Abschreckung für EU-Ausländer: Hartz IV erst nach 5 Jahren

Künftig bekommt nur mehr Hartz IV, wer schon in Deutschland gearbeitet hat
Deutschland will Zugang zu Sozialleistungen erschweren – das trifft vor allem Armutsmigranten aus Bulgarien und Rumänien.

Der Arbeiterstrich im Berliner Bezirk Wedding ist gut frequentiert. Dutzende Männer stehen vor einem Café an der Straße, sie warten auf potenzielle Auftraggeber – der Treffpunkt ist bekannt, bei den Tagelöhnern ebenso wie bei denen, die die Männer schwarz beschäftigen.

Die Arbeitswilligen, die dort stehen, sind keine Flüchtlinge – sie sind EU-Bürger, die in der Hoffnung auf Geld und Arbeit nach Deutschland kamen.

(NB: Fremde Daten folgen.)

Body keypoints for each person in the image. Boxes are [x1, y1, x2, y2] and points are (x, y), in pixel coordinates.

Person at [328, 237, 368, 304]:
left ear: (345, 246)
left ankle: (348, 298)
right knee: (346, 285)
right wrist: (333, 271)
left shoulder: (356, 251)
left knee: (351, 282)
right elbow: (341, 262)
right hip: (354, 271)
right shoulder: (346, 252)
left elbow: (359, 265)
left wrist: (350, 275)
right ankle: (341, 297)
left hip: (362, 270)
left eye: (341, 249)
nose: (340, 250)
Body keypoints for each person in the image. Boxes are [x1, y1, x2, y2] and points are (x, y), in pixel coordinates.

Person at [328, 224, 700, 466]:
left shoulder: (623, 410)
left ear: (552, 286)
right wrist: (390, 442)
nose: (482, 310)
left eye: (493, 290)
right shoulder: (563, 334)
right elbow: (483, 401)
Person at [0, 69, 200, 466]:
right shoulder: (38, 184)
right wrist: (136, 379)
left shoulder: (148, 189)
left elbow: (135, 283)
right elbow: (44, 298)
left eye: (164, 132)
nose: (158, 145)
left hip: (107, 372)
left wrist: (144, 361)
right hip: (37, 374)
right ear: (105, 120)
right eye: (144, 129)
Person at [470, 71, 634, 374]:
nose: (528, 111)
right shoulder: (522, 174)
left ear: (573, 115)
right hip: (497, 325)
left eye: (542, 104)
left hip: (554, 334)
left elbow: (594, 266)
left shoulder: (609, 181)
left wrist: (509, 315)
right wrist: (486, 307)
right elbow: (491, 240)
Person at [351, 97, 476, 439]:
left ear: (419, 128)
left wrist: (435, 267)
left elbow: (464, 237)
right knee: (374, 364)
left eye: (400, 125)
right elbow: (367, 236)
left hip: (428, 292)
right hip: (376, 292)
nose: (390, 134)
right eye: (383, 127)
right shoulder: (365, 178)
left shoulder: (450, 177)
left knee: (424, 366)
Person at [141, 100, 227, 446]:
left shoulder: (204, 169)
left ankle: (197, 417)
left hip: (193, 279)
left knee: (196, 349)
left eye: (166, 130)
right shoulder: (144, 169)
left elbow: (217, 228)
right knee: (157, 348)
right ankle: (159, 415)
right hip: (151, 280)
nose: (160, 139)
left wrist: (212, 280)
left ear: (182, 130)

Weil aber beides oft nicht vorhanden ist, beziehen sie meist Sozialleistungen. Wer sechs Monate in Deutschland lebt, hat laut geltender Rechtslage Anspruch auf Sozialhilfe.

Langes Warten

Dieser "Fehlanreiz", wie Arbeitsministerin Andrea Nahles (SPD) ihn nennt, soll nun bald der Vergangenheit angehören. Laut einem neuen Gesetz sollen EU-Ausländer künftig nur mehr Zugang zu Hartz IV oder Sozialhilfe haben, wenn sie legal arbeiten oder bereits Ansprüche aus der Sozialversicherung erworben haben. Wer noch nie in Deutschland gearbeitet hat, muss künftig lange warten, bis er Geld vom Staat erhält – und zwar fünf Jahre.

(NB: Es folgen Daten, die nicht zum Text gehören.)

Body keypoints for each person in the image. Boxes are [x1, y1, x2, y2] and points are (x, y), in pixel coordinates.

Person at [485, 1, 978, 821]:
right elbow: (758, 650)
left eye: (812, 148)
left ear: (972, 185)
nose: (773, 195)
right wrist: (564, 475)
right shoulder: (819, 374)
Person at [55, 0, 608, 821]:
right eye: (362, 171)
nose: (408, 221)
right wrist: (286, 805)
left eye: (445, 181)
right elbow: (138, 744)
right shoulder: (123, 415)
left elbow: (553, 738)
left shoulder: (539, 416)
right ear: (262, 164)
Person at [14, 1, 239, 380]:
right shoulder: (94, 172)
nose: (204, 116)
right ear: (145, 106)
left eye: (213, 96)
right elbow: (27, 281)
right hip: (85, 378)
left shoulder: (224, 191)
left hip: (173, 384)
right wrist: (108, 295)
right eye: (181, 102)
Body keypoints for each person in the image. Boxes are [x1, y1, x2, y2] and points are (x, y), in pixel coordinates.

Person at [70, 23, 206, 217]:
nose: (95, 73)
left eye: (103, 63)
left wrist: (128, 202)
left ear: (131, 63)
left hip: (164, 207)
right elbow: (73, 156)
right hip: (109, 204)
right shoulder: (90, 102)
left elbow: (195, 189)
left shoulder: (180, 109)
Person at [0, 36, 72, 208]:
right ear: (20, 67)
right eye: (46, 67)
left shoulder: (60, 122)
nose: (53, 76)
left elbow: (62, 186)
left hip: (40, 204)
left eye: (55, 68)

Grund dafür ist die Angst davor, dass die Zuwanderung von Armutsmigranten Löcher in die staatlichen Kassen reißt. Die Gemeinden, die für die Auszahlung zuständig sind, registrieren nämlich seit dem vergangenen Jahr einen deutlichen Anstieg an Hartz-IV-Empfängern aus dem EU-Ausland; 2015 stieg deren Zahl um 17 Prozent. Besonders auffällig waren dabei zwei Herkunftsländer: Von den knapp 440.000 EU-Ausländern, die derzeit staatliche Unterstützung erhalten, stammen laut dem Institut für Arbeitsmarkt- und Berufsforschung 126.000 aus Bulgarien und Rumänien – Tendenz steigend.

Organisierter Betrug

Einen anderen dunklen Fleck im System hat man mit der Neuregelung aber nicht getilgt. Zuletzt stieg auch die Zahl der "Hartz-IV-Aufstocker" aus dem EU-Ausland stark an – das sind Menschen, die zwar einen Job haben, der aber nicht zum Leben reicht; sie haben auch in Zukunft Anspruch auf Leistungen. Dabei steht aber oft ein Betrugsmodell mit Arbeitssklaven im Hintergrund, wie das ARD-Magazin Report aus Mainz nun gezeigt hat. Immer öfter werden Menschen aus Bulgarien und Rumänien unter dem Vorwand eines 40-Stunden-Jobs nach Deutschland gelockt; sie werden trotz Vollzeit-Tätigkeit aber nur auf Mini-Job-Basis für 450 Euro beschäftigt – und umgehend von ihren "Vermittlern" zum Sozialamt geschickt.

Für all jene, die künftig ganz aus dem System fallen, will man aber zumindest Überbrückungsleistungen einführen. Vier Wochen lang sollen alle Kosten der Grundsicherung abgedeckt werden. Zudem bietet man Darlehen für die Rückreise an.